Prompt 1:
Reproduce the listing below word for word, from the line containing "Q: When was the picture taken?" through the end of the listing, inclusive, omitting the pictures.

Source passage:
The initialization routine is the same with 24h clock, except there is some more registers to initialize. Day and month registers gets initial value of 1 and century = 20 and year = 0. the initial date is 1st January 2000.

4.4 Program flow

Calendar function program flow

5. Source code

DISCLAIMER:

THE FOLLOWING SOURCE CODES ARE PROVIDED AS IS WITHOUT ANY WARANTY.

5.1 Clock


	;;-------------------------------------------------
	;; Interrupt driven real time clock for PIC16F84
	;; Clock crystal 2.4576 MHz
	;;
	;; Author: Jaakko Ala-Paavola, 7 Jan. 2000
	;; http://www.iki.fi/jap jap@iki.fi
	;; ------------------------------------------------
	
	include "p16c84.inc"

Extracted records:
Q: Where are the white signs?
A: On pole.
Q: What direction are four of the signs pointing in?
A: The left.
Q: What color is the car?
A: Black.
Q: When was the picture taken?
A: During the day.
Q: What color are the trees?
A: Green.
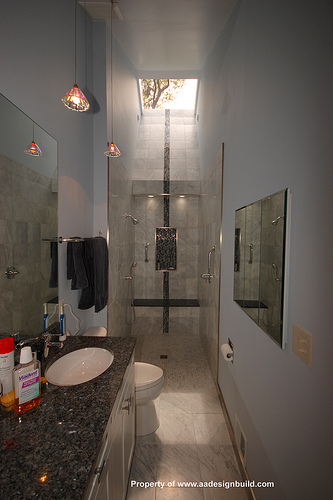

Prompt 2:
Quote the passage on the PIC16F84 real-time clock above, from "The initialization routine" through "WITHOUT ANY WARANTY.", inclusive.

Answer space 1:
Q: When was the picture taken?
A: During the day.
Q: What color are the trees?
A: Green.

Answer space 2:
The initialization routine is the same with 24h clock, except there is some more registers to initialize. Day and month registers gets initial value of 1 and century = 20 and year = 0. the initial date is 1st January 2000.

4.4 Program flow

Calendar function program flow

5. Source code

DISCLAIMER:

THE FOLLOWING SOURCE CODES ARE PROVIDED AS IS WITHOUT ANY WARANTY.